In this comedy, the characters resemble clay, details like the phone, food or the clock are all doll house miniatures, giving the illusion that these might be toys coming to life in a completely non-patronising manner. Definitely becoming a little senile with old age, these two gentlemen are lost in their own world that may be their way of escaping the reality of living in an old folks’ home. Overall, The Sedate Escape is a great addition to the stop-motion genre.
Directed by Joe Dearman
An abstract animation of the colours blue and red, representing many things.
Inspired by cultural ribbon dances and ribbon gymnastics, the ribbons flow with the music, and result in the idea of how opposites complete each other. The blue and the red can be seen as male and female coming together, of calm and energy, passion and control, rational and irrational behaviour.

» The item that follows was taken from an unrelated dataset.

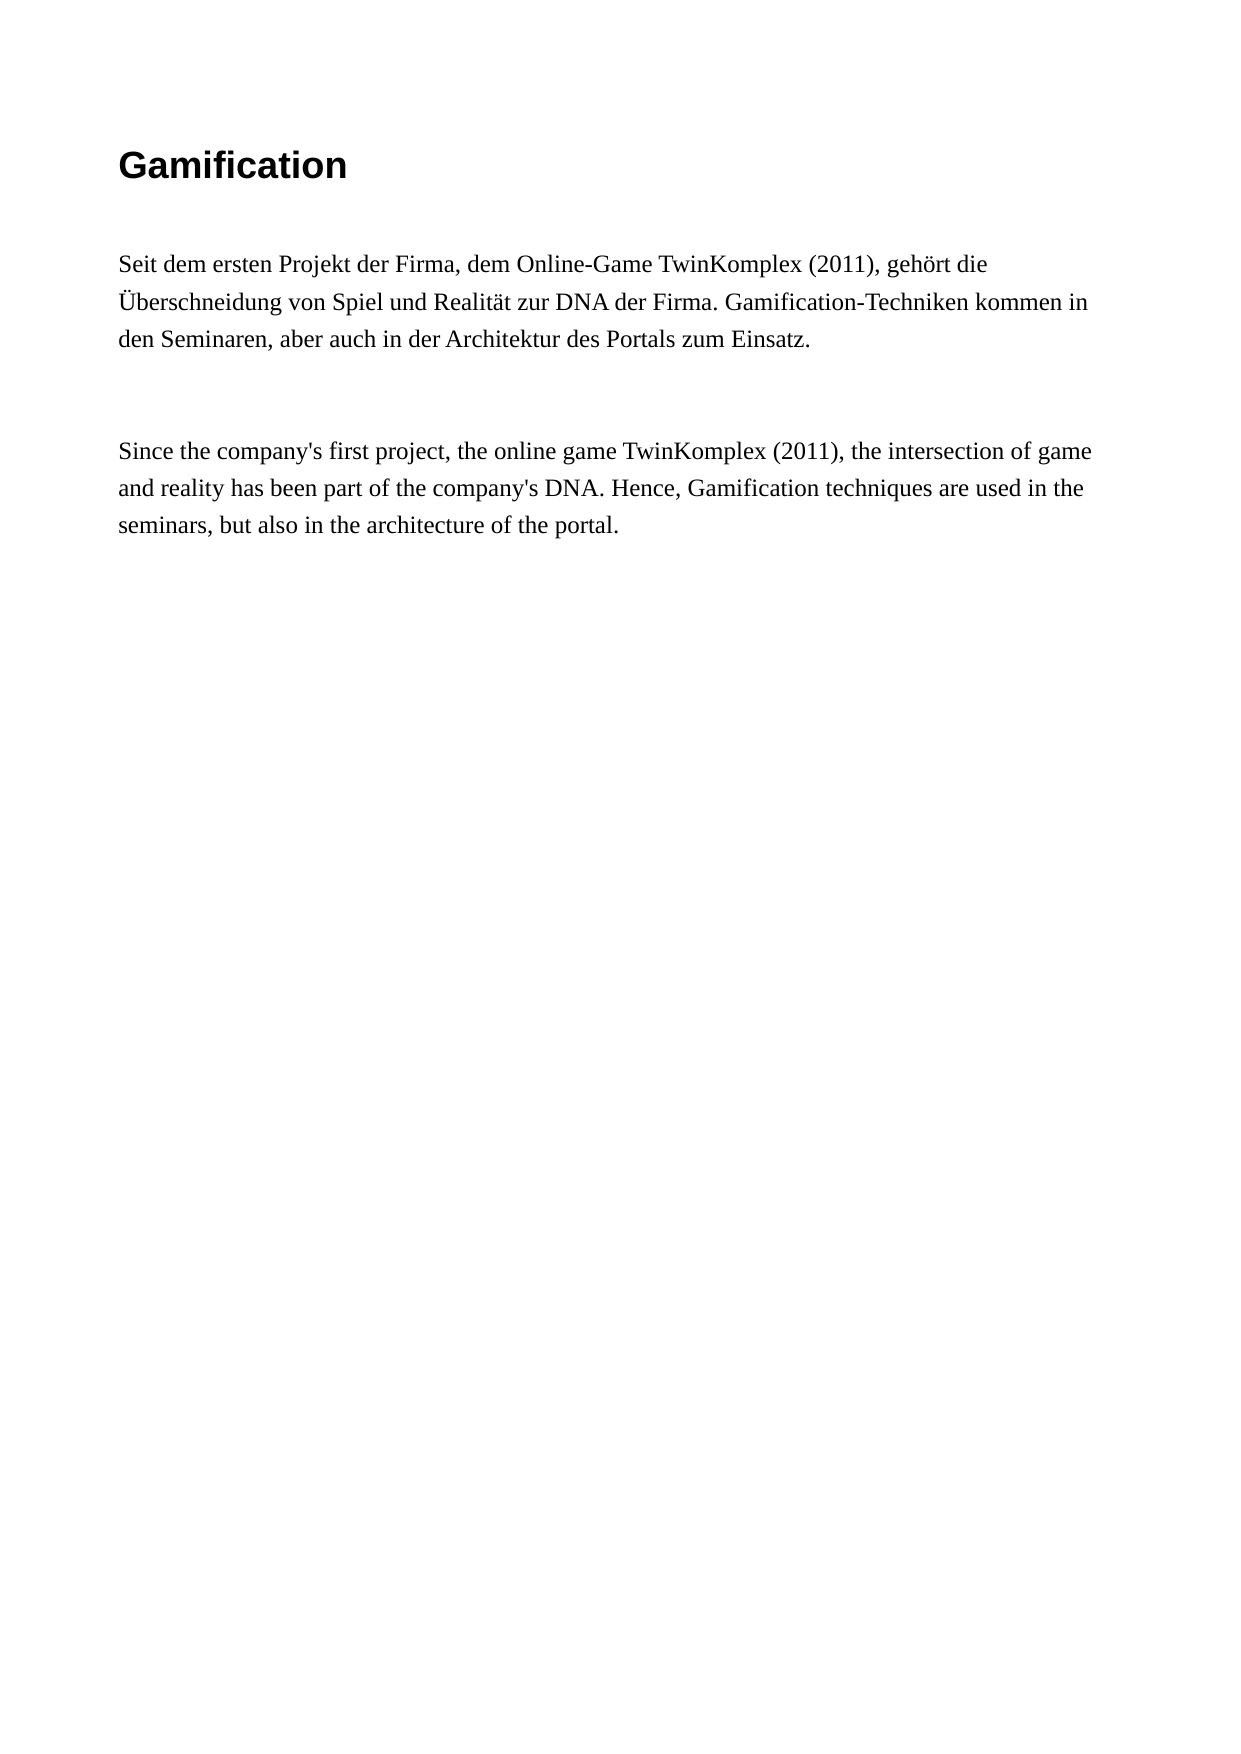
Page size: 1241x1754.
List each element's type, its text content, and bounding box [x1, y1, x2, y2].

The convergence of opposites brings to mind Les Mains Libres, a collection of poems by French poet Paul Eluard and illustrations by Man Ray, which celebrates the concavities of women and convexities of men coming together to form a perfect chaos.
Directed by Eldritch Knight
The last short of the festival, Ghosted is a humorous short that encapsulates the themes of love, death and moving on.
We follow Rebecca, maybe in her late twenties or early thirties over dinner at a restaurant take on five dates from online apps, except that her deceased spouse Nigel (played by a wonderful Christien Anholt) haunts each and every one of these attempts at finding companionship. She fails to take these men seriously and through her experiences frames the ridiculousness of how people meet and interact with each other today.
The deceased husband’s ghost will not let her settle, and makes sure that those he deems inadequate have reason to leave. A man across the room seems to be struggling with his own dose of miserable dinner dates too. At the end of a draining evening with quite a desperate contender, Rebecca is quite relieved to be alone, yet it is then that she has the sincerest exchange.
Organically meeting the man across the room, they bond over their ironic inability to connect with anyone they meet over the internet, and sparks seem to fly off the screen. It is on this reassuring note that his deceased wife’s ghost decides to let him give this a chance, and encourages Nigel to do the same.
The ghosts acknowledge no longer needing to be a constant presence haunting them, now at peace with being a memory.